I continue to suffer from the worst cough I’ve had in recent memory, but in the spirit of keeping the plague chronicle at least limping along until my health returns (I hope by the weekend), I draw your attention to an analysis of tweets discussing the risk of Mpox among children and young people in school by Benjamin Knudsen, Tracy Beth Høeg and Vinay Prasad.
The authors looked at Twitter accounts bearing medical or public health credentials tweeting about the (basically non-existent) risk that Monkeypox posed to children between May and October 2022. Their search criteria yielded a corpus of 262 tweets from 188 different credentialed accounts, 215 or 82% of which “overstated or exaggerated the risk of [Monkey]pox to children or young people in the school setting”. A mere 47 or 18%, meanwhile, managed to provide accurate information.
Healthcare professionals and academics – precisely those people held to represent ‘The Science’ – had the least accurate assessments; journalists, simply by managing to be merely hit-or-miss, achieved far higher reliability.

Dataset items:
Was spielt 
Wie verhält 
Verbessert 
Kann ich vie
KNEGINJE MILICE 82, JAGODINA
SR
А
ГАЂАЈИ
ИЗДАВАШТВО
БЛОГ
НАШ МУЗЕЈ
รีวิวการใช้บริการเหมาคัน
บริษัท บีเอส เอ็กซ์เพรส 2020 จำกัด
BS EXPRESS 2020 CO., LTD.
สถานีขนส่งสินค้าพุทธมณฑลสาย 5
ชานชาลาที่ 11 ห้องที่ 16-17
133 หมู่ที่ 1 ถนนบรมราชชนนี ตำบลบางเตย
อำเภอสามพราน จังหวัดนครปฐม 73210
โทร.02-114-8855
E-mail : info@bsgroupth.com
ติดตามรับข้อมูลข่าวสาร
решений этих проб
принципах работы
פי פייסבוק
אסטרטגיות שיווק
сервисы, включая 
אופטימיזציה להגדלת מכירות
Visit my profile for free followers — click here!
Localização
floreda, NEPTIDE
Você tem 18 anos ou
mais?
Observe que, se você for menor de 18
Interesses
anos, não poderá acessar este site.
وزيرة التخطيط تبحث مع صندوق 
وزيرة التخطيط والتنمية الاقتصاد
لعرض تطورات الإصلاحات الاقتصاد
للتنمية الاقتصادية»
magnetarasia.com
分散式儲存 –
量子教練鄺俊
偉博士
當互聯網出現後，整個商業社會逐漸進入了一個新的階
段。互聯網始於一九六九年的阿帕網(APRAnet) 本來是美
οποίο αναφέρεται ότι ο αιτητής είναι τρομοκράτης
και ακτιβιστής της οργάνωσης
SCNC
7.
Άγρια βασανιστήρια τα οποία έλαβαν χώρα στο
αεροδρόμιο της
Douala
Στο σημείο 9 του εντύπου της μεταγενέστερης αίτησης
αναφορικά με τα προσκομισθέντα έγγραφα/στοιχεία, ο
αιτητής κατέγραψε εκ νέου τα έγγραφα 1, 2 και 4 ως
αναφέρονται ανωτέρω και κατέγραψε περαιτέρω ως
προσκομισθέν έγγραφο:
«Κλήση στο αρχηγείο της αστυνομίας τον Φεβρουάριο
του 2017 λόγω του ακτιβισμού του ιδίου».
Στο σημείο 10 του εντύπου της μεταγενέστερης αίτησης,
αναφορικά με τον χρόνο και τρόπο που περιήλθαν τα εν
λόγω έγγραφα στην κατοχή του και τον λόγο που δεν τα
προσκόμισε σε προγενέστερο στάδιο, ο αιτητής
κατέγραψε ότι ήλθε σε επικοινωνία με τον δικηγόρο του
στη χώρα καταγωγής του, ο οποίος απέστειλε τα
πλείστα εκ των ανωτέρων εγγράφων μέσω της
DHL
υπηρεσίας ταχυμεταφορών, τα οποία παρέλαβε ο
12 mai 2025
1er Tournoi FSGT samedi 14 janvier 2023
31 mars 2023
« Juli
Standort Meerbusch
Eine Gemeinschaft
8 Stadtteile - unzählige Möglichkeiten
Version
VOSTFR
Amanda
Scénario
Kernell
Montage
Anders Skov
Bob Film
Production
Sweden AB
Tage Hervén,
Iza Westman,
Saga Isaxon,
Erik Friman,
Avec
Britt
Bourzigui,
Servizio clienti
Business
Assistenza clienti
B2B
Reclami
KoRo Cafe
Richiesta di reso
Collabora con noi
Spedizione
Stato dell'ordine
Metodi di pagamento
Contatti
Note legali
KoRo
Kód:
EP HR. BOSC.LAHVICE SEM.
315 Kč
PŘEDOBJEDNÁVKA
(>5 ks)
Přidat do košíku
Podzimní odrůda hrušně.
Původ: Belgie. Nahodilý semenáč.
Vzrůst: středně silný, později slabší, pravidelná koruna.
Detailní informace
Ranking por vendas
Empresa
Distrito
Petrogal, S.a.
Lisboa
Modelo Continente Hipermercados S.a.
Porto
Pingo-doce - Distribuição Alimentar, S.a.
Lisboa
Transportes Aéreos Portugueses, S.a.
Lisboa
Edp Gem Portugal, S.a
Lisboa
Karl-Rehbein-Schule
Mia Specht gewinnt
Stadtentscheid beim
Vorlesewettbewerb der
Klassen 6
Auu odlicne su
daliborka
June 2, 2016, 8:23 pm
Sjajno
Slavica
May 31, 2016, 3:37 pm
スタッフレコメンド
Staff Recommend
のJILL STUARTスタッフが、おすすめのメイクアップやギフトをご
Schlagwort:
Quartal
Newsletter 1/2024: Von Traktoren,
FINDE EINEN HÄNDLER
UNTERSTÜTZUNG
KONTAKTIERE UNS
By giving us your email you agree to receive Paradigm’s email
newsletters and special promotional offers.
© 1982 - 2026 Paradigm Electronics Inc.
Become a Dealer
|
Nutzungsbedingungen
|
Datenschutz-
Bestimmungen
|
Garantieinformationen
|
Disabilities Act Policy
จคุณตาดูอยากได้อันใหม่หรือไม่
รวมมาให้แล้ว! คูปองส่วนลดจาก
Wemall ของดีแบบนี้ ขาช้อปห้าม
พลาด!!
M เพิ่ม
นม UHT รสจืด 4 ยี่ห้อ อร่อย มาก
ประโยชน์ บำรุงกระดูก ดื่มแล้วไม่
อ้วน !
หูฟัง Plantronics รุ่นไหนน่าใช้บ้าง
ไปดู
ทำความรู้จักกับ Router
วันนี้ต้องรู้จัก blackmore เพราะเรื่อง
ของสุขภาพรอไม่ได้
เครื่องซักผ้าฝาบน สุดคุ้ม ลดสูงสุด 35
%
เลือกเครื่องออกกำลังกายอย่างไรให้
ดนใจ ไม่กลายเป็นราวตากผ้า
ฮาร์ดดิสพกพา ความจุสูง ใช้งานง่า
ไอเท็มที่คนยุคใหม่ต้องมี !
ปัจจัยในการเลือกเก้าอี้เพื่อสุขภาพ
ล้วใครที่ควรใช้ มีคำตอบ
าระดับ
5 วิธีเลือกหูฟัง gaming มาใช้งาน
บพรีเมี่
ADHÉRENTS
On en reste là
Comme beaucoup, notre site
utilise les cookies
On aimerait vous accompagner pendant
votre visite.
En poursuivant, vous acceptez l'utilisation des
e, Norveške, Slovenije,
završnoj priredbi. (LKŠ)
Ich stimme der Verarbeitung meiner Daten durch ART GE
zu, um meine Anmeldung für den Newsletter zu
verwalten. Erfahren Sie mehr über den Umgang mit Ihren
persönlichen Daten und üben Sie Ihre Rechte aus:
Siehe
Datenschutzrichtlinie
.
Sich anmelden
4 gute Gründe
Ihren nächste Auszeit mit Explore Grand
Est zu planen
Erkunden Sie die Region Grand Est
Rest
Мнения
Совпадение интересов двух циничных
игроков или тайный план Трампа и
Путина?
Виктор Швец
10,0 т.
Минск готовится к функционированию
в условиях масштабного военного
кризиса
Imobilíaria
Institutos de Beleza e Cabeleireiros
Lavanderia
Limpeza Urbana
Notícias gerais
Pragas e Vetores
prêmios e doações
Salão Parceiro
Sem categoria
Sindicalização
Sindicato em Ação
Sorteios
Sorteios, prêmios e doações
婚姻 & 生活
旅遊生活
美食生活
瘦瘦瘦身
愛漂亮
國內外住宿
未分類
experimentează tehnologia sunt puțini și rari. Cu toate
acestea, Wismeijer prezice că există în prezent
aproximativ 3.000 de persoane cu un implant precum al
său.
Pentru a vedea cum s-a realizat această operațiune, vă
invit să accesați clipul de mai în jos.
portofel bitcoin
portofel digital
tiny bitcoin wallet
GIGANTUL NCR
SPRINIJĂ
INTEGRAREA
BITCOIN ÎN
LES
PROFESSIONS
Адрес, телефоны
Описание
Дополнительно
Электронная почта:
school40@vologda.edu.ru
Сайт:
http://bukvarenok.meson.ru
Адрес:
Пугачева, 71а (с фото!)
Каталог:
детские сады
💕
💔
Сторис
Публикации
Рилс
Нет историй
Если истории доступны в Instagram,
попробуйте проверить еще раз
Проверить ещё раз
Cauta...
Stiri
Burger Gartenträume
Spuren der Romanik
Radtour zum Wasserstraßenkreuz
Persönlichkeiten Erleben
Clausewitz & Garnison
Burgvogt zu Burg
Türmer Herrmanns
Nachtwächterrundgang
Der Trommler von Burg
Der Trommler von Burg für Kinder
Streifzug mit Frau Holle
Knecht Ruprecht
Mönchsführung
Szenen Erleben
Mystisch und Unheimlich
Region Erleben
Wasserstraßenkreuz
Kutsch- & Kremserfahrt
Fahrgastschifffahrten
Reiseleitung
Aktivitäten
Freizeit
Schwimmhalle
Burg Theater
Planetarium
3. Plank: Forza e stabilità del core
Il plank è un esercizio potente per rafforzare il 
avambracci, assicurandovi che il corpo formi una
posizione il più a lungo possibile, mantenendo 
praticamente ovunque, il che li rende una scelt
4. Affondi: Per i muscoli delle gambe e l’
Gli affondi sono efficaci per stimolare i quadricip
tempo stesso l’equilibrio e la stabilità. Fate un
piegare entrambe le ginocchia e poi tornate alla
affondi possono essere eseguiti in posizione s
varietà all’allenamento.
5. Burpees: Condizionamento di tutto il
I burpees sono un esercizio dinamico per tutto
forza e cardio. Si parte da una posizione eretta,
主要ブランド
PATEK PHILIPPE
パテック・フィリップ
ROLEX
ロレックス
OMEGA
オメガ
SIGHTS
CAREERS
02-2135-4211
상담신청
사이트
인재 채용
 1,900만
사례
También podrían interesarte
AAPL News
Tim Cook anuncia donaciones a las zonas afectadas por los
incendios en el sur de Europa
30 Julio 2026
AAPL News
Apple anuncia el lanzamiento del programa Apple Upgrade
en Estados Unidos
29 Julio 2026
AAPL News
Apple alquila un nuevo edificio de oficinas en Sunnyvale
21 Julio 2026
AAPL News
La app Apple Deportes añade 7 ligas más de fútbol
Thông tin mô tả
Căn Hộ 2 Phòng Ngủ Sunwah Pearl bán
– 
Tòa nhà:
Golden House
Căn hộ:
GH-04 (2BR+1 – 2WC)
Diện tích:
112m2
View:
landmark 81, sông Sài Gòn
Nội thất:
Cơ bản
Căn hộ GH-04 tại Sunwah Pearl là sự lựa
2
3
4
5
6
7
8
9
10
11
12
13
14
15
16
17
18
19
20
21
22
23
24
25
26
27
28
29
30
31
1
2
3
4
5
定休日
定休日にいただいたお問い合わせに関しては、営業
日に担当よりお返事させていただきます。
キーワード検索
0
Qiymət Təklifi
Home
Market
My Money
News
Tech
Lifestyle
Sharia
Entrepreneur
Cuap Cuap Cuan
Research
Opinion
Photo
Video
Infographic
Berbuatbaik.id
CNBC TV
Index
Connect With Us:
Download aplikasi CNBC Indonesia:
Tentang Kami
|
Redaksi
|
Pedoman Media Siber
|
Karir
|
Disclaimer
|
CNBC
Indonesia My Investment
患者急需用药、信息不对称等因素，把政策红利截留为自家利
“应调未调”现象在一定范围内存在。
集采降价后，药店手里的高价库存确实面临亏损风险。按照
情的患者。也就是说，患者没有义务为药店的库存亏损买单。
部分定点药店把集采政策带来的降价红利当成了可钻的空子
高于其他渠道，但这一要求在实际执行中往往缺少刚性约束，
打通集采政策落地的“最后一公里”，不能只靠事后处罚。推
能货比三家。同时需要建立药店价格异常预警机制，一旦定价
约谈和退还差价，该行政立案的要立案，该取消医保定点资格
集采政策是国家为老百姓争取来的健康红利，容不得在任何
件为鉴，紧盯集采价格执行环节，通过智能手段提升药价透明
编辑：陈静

### Task directions:
Extend the post on Mpox tweets about children, starting right after its last sentence. The records are separate material and unrelated to the post on Mpox tweets.

### Answer section:
What is more, tweets categorised as “inaccurate” or “exaggerated” accumulated vastly more likes, as hysterical twitterers with medical credentials have vastly more followers.
Experts, far from being impartial oracles, are in fact self-interested careerists, and we all live in the world that Eric Feigl-Ding has made. Public health gurus and social media virus understanders only have relevance when people are panicking, and exaggerating the risks that viruses pose to children is one of the simplest ways to get people to panic. It’s also, unfortunately, one of the most harmful and destructive messaging strategies anybody could imagine.